What the exercise asks =
After locating the line that holds "- Entendimiento datos", copy that line and all that follow it word for word through the end of the data, with no pictures.

Supplied entries =
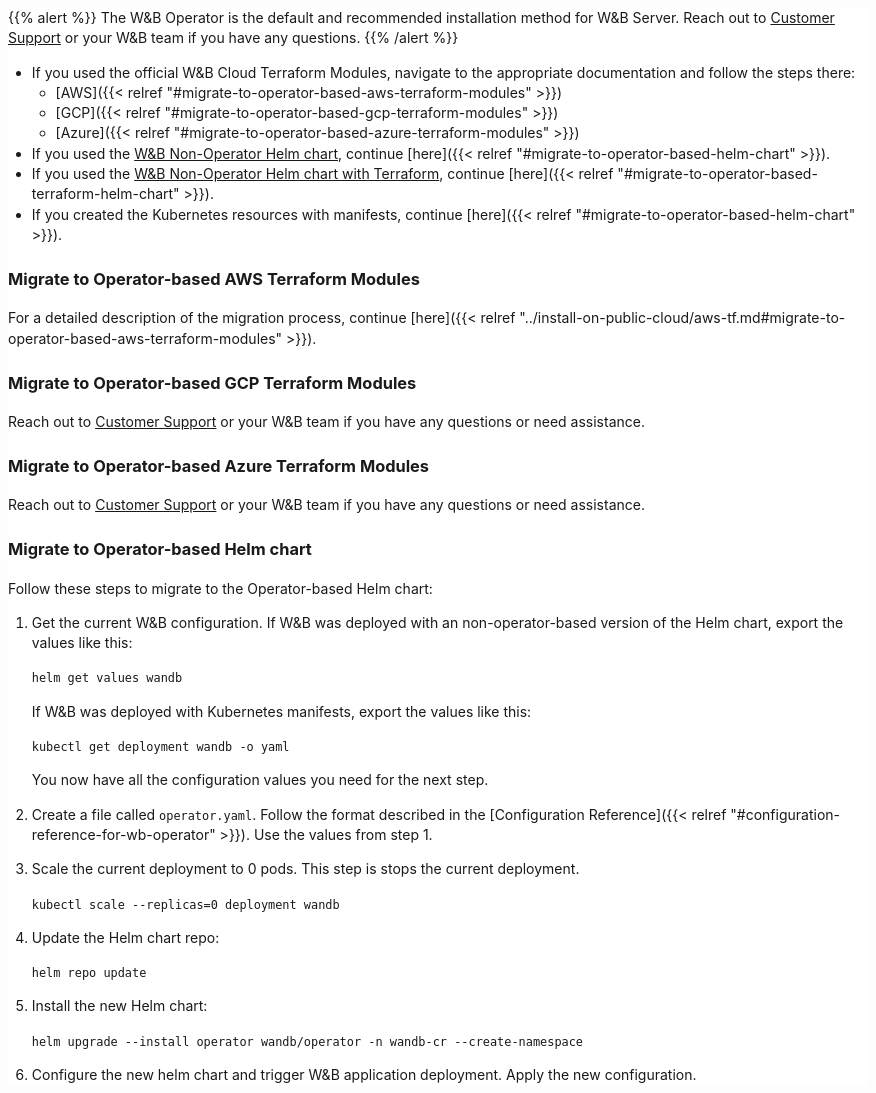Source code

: {{% alert %}}
The W&B Operator is the default and recommended installation method for W&B Server. Reach out to [Customer Support](mailto:support@wandb.com) or your W&B team if you have any questions.
{{% /alert %}}

- If you used the official W&B Cloud Terraform Modules, navigate to the appropriate documentation and follow the steps there:
  - [AWS]({{< relref "#migrate-to-operator-based-aws-terraform-modules" >}})
  - [GCP]({{< relref "#migrate-to-operator-based-gcp-terraform-modules" >}})
  - [Azure]({{< relref "#migrate-to-operator-based-azure-terraform-modules" >}})
- If you used the [W&B Non-Operator Helm chart](https://github.com/wandb/helm-charts/tree/main/charts/wandb),  continue [here]({{< relref "#migrate-to-operator-based-helm-chart" >}}).
- If you used the [W&B Non-Operator Helm chart with Terraform](https://registry.terraform.io/modules/wandb/wandb/kubernetes/latest),  continue [here]({{< relref "#migrate-to-operator-based-terraform-helm-chart" >}}).
- If you created the Kubernetes resources with manifests,  continue [here]({{< relref "#migrate-to-operator-based-helm-chart" >}}).


### Migrate to Operator-based AWS Terraform Modules

For a detailed description of the migration process,  continue [here]({{< relref "../install-on-public-cloud/aws-tf.md#migrate-to-operator-based-aws-terraform-modules" >}}).

### Migrate to Operator-based GCP Terraform Modules

Reach out to [Customer Support](mailto:support@wandb.com) or your W&B team if you have any questions or need assistance.


### Migrate to Operator-based Azure Terraform Modules

Reach out to [Customer Support](mailto:support@wandb.com) or your W&B team if you have any questions or need assistance.

### Migrate to Operator-based Helm chart

Follow these steps to migrate to the Operator-based Helm chart:

1. Get the current W&B configuration. If W&B was deployed with an non-operator-based version of the Helm chart,  export the values like this:
    ```shell
    helm get values wandb
    ```
    If W&B was deployed with Kubernetes manifests,  export the values like this:
    ```shell
    kubectl get deployment wandb -o yaml
    ```
    You now have all the configuration values you need for the next step. 

2. Create a file called `operator.yaml`. Follow the format described in the [Configuration Reference]({{< relref "#configuration-reference-for-wb-operator" >}}). Use the values from step 1.

3. Scale the current deployment to 0 pods. This step is stops the current deployment.
    ```shell
    kubectl scale --replicas=0 deployment wandb
    ```
4. Update the Helm chart repo:
    ```shell
    helm repo update
    ```
5. Install the new Helm chart:
    ```shell
    helm upgrade --install operator wandb/operator -n wandb-cr --create-namespace
    ```
6. Configure the new helm chart and trigger W&B application deployment. Apply the new configuration.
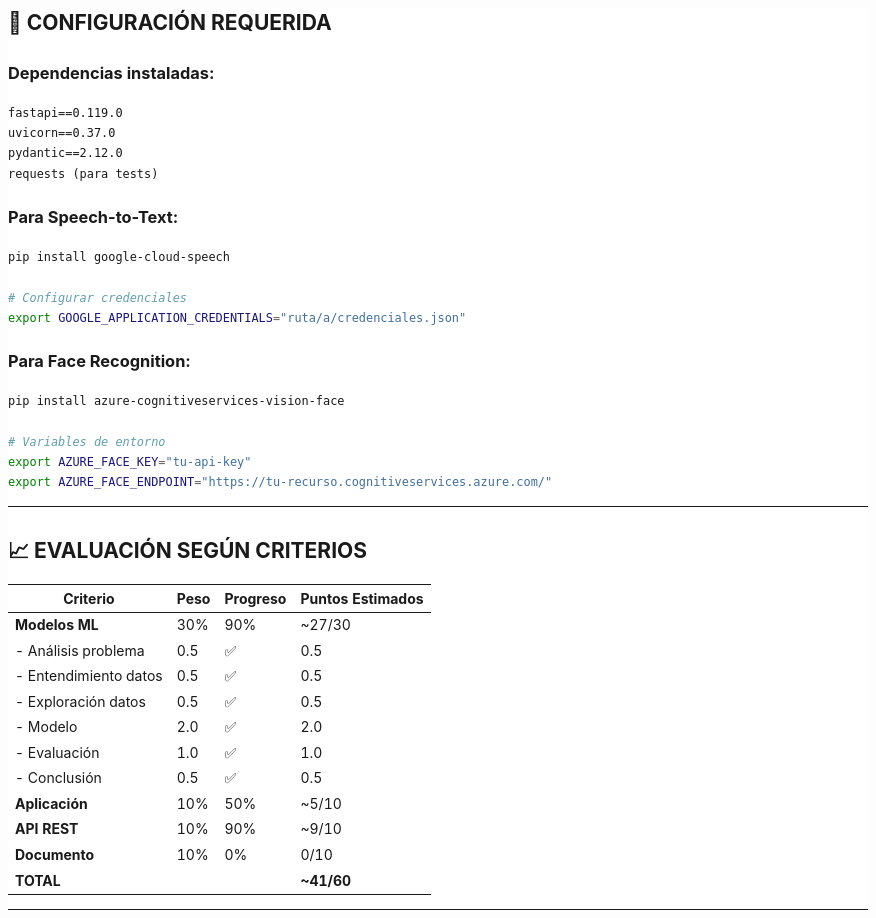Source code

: 
## 🔧 **CONFIGURACIÓN REQUERIDA**

### **Dependencias instaladas:**
```
fastapi==0.119.0
uvicorn==0.37.0
pydantic==2.12.0
requests (para tests)
```

### **Para Speech-to-Text:**
```bash
pip install google-cloud-speech

# Configurar credenciales
export GOOGLE_APPLICATION_CREDENTIALS="ruta/a/credenciales.json"
```

### **Para Face Recognition:**
```bash
pip install azure-cognitiveservices-vision-face

# Variables de entorno
export AZURE_FACE_KEY="tu-api-key"
export AZURE_FACE_ENDPOINT="https://tu-recurso.cognitiveservices.azure.com/"
```

---

## 📈 **EVALUACIÓN SEGÚN CRITERIOS**

| Criterio | Peso | Progreso | Puntos Estimados |
|----------|------|----------|------------------|
| **Modelos ML** | 30% | 90% | ~27/30 |
| - Análisis problema | 0.5 | ✅ | 0.5 |
| - Entendimiento datos | 0.5 | ✅ | 0.5 |
| - Exploración datos | 0.5 | ✅ | 0.5 |
| - Modelo | 2.0 | ✅ | 2.0 |
| - Evaluación | 1.0 | ✅ | 1.0 |
| - Conclusión | 0.5 | ✅ | 0.5 |
| **Aplicación** | 10% | 50% | ~5/10 |
| **API REST** | 10% | 90% | ~9/10 |
| **Documento** | 10% | 0% | 0/10 |
| **TOTAL** | | | **~41/60** |

---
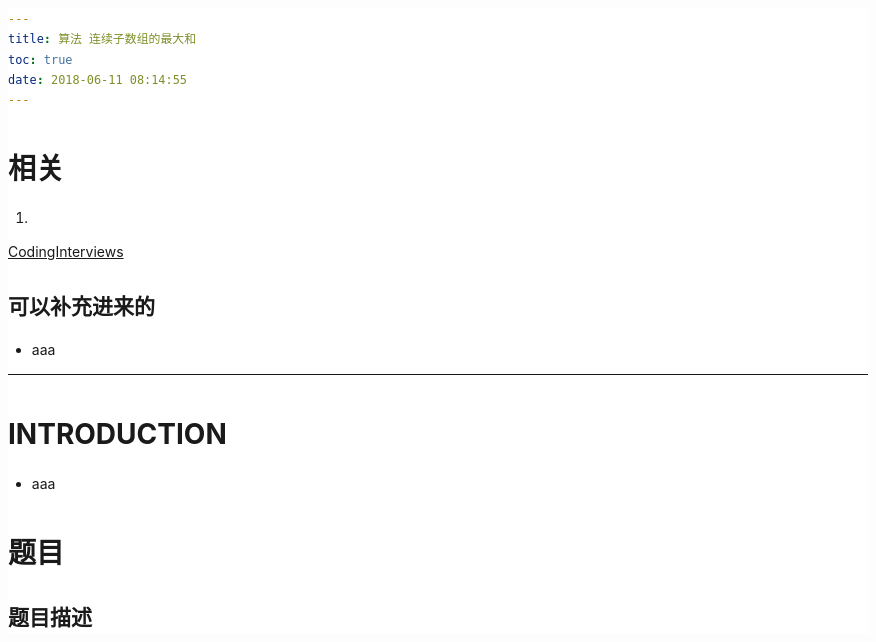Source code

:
 ```yaml
---
title: 算法 连续子数组的最大和
toc: true
date: 2018-06-11 08:14:55
---
```



# 相关






  1.


[CodingInterviews](https://github.com/gatieme/CodingInterviews)







## 可以补充进来的






  * aaa





* * *





# INTRODUCTION






  * aaa





# 题目




## 题目描述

Solution for this exercise =
| - Entendimiento datos | 0.5 | ✅ | 0.5 |
| - Exploración datos | 0.5 | ✅ | 0.5 |
| - Modelo | 2.0 | ✅ | 2.0 |
| - Evaluación | 1.0 | ✅ | 1.0 |
| - Conclusión | 0.5 | ✅ | 0.5 |
| **Aplicación** | 10% | 50% | ~5/10 |
| **API REST** | 10% | 90% | ~9/10 |
| **Documento** | 10% | 0% | 0/10 |
| **TOTAL** | | | **~41/60** |

---
Source code

:
 ```yaml
---
title: 算法 连续子数组的最大和
toc: true
date: 2018-06-11 08:14:55
---
```



# 相关






  1.


[CodingInterviews](https://github.com/gatieme/CodingInterviews)







## 可以补充进来的






  * aaa





* * *





# INTRODUCTION






  * aaa





# 题目




## 题目描述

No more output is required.